- [EXERCISE AIM]: Each line of the records below that contains "farkları" needs to be copied.

********

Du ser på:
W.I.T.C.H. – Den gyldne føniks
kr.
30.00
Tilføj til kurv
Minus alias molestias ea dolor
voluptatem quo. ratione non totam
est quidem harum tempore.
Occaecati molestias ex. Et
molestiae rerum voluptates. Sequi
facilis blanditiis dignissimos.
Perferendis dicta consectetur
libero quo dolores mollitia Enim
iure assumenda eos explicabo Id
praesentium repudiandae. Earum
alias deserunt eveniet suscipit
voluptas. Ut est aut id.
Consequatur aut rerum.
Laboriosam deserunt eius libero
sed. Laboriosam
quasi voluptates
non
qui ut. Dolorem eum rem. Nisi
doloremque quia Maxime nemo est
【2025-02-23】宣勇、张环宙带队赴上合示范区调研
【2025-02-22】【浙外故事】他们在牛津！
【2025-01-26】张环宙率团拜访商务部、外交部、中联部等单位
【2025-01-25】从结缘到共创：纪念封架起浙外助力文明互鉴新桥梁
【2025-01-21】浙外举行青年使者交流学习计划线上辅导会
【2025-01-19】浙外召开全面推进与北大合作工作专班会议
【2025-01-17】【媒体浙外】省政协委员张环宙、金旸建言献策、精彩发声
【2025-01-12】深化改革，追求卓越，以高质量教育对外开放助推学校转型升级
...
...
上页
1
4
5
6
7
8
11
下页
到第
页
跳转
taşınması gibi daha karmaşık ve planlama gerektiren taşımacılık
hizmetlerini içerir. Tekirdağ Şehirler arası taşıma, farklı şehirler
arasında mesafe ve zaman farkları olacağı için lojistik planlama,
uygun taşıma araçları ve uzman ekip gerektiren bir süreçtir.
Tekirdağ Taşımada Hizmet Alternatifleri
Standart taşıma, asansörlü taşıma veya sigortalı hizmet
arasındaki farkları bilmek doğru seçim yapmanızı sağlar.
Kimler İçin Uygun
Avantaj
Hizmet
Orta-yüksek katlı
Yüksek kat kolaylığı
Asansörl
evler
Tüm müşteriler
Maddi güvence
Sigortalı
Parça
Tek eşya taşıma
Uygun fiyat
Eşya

********

- [OUTPUT]:
arasında mesafe ve zaman farkları olacağı için lojistik planlama,
arasındaki farkları bilmek doğru seçim yapmanızı sağlar.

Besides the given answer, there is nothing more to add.